Was das bedeuten kann lässt sich erahnen, wenn man sich vergangene Urteile des Gerichtshofs ansieht: So hatten die Richter allein im Jahr 2020 bereits das letzte Wort in Streitfällen über Abtreibung, Rechte von Homosexuellen und den Schutz mit Migranten.

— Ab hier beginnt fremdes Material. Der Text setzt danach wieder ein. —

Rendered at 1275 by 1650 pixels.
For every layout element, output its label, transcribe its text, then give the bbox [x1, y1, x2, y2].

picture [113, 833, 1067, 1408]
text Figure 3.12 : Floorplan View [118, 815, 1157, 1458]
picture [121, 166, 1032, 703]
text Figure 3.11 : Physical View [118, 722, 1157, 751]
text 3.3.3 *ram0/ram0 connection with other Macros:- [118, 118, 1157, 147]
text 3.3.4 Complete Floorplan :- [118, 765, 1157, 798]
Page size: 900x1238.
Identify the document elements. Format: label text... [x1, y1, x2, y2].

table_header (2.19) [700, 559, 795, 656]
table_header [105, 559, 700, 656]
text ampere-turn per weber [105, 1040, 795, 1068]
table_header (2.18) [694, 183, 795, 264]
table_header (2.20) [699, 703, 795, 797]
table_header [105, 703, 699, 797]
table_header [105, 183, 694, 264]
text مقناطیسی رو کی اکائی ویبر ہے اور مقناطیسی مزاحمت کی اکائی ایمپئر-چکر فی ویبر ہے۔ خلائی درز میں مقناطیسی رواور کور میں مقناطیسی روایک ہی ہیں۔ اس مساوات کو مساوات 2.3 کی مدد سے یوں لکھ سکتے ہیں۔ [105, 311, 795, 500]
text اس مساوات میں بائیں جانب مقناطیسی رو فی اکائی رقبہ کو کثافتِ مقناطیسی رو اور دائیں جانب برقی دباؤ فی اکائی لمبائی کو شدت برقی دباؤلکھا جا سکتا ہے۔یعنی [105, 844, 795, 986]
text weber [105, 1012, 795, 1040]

Kein Wunder also, dass plötzlich selbst diejenigen Republikaner, die sich längst von Trump losgesagt hatten, ihm nun wieder zur Seite springen. Schließlich liegt es jetzt an ihm, sie in eine Position zu bringen, ihre wichtigsten Anliegen umzusetzen. Eines davon ist das Kippen von „Roe versus Wade“, eine Grundsatzentscheidung aus den 70er Jahren, die Frauen bis heute Abtreibungen ermöglicht. Durchaus denkbar: Vereinigte Staaten unter einem liberalen Joe Biden, in denen Frauen das Recht auf Abtreibung verwehrt ist und Minderheiten sowie junge undokumentierte Migranten keinen Schutz genießen.

Ablenkung von der Coron-Krise und Trumps Versagen

Trump selbst dürfte auf mehr setzen: Er hofft, mit dem absehbaren Drama um die Anhörung seiner Kandidatin von seinem Versagen in der Corona-Krise abzulenken. Und er hofft darauf, abtrünnige Republikaner rechtzeitig vor der Wahl auf Kurs zu bringen. Warum um ein paar Skandale und ein paar Hunderttausend Corona-Tote scheren, wenn es um das große Ganze geht?

Ob Trumps Rechnung aufgeht oder nicht: Der Tod von Ginsburg, die sich zu Lebzeiten für die Rechte von Minderheiten einsetzte, wird die USA nachhaltiger verändern, als Trump es in seiner Rolle als Präsident auf Zeit je könnte. Niemand verstand das besser als Ginsburg selbst. Ihre größte Hoffnung war es deshalb zu leben, bis Trump abgewählt wird. Sie starb am 18. September 2020 im Alter von 87 Jahren an Krebs.